Senin, 31 Oktober 2016

Menengok Masjid Peninggalan Pangeran Jayakarta



Di Kelurahan Jatinegara Kaum, Kecamatan Pulogadung, Jakarta Timur terdapat sebuah masjid tua. Sekilas, masjid ini tampak tak berbeda dengan masjid-masjid lainnya. Hanya saja masjid ini hampir setiap hari didatangi orang yang tak hanya sekedar untuk sholat dan pengajian.

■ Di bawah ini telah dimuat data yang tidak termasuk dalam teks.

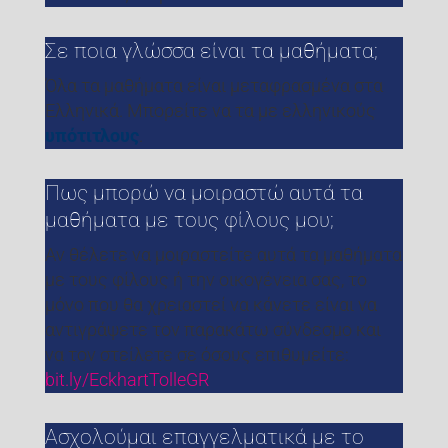
Σε ποια γλώσσα είναι τα μαθήματα;
Όλα τα μαθήματα είναι μεταφρασμένα στα
Ελληνικά. Μπορείτε να τα με ελληνικούς
υπότιτλους
.
Πως μπορώ να μοιραστώ αυτά τα
μαθήματα με τους φίλους μου;
Αν θέλετε να μοιραστείτε αυτά τα μαθήματα
με τους φίλους ή την οικογένεια σας, το
μόνο που θα χρειαστεί να κάνετε είναι να
αντιγράψετε τον παρακάτω σύνδεσμο και
να τον στείλετε σε όσους επιθυμείτε:
bit.ly/EckhartTolleGR
Ασχολούμαι επαγγελματικά με το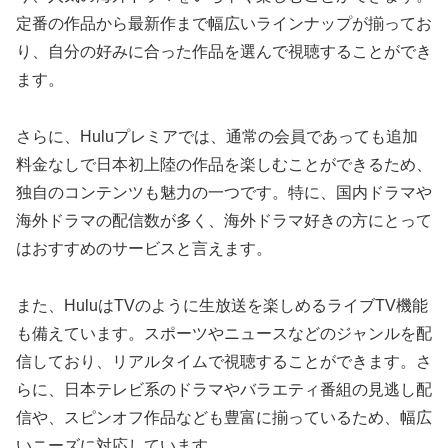
定番の作品から最新作まで幅広いラインナップが揃ってお
り、自分の好みに合った作品を選んで視聴することができ
ます。
さらに、Huluプレミアでは、通常の会員であっても追加
料金なしで日本初上陸の作品を楽しむことができるため、
独自のコンテンツも魅力の一つです。特に、国内ドラマや
海外ドラマの配信数が多く、海外ドラマ好きの方にとって
はおすすめのサービスと言えます。
また、HuluはTVのように生放送を楽しめるライブTV機能
も備えています。スポーツやニュースなどのジャンルを配
信しており、リアルタイムで視聴することができます。さ
らに、日本テレビ系のドラマやバラエティ番組の見逃し配
信や、スピンオフ作品なども豊富に揃っているため、幅広
いニーズに対応しています。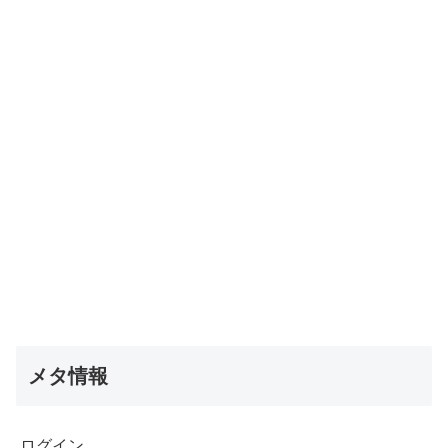
メタ情報
ログイン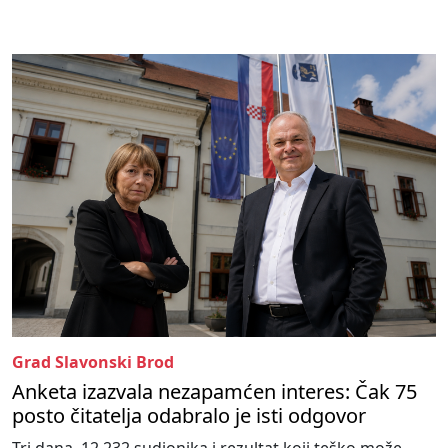
Grad Slavonski Brod
Anketa izazvala nezapamćen interes: Čak 75
posto čitatelja odabralo je isti odgovor
Tri dana, 12.232 sudionika i rezultat koji teško može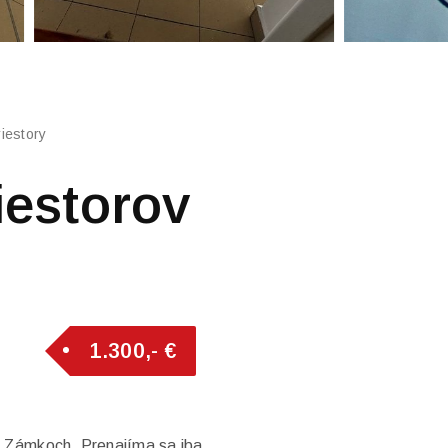
iestory
estorov
1.300,- €
h Zámkoch. Prenajíma sa iba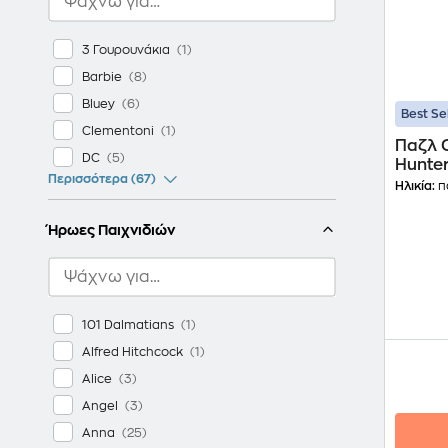
3 Γουρουνάκια
Barbie
Bluey
Best Se
Clementoni
Παζλ 
DC
Hunte
Περισσότερα (67)
Super 
Ηλικία:
πα
Ήρωες Παιχνιδιών
101 Dalmatians
Alfred Hitchcock
Alice
Angel
Anna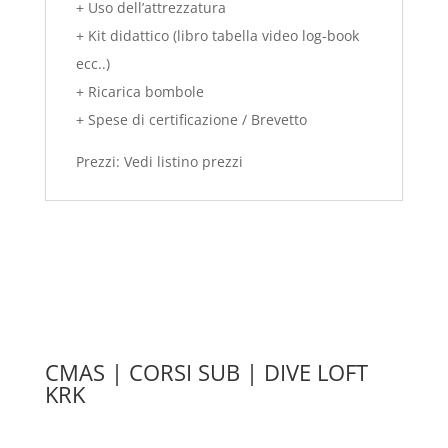
+ Uso dell’attrezzatura
+ Kit didattico (libro tabella video log-book
ecc..)
+ Ricarica bombole
+ Spese di certificazione / Brevetto
Prezzi: Vedi listino prezzi
CMAS | CORSI SUB | DIVE LOFT
KRK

Orang-orang itu datang dari berbagai tempat di Jakarta. Banyak juga yang datang dari  luar daerah. Mereka yang datang umumnya untuk berziarah ke makam Pangeran Jayakarta. Pangeran Jayakarta adalah Penguasa Jakarta di masa lalu yang makamnya berada di lingkungan komplek masjid tersebut.
Seperti penampilan masjid tua lainnya, Masjid As-Salafiyah saat ini lebih terlihat lapang. Penampilannya pun terkesan mewah dengan keramik dan marmer menutupi hampir seluruh temboknya. Persis sama dengan masjid-masjid seumurnya, tampaknya ukuran asli As-Salafiyah hanya seluas empat pilar dengan selasar sepanjang 5 meter di setiap sisinya –separuh bagian barat bangunan. Masjid tua ini banyak memiliki makam di sisi selatan, barat, dan utara.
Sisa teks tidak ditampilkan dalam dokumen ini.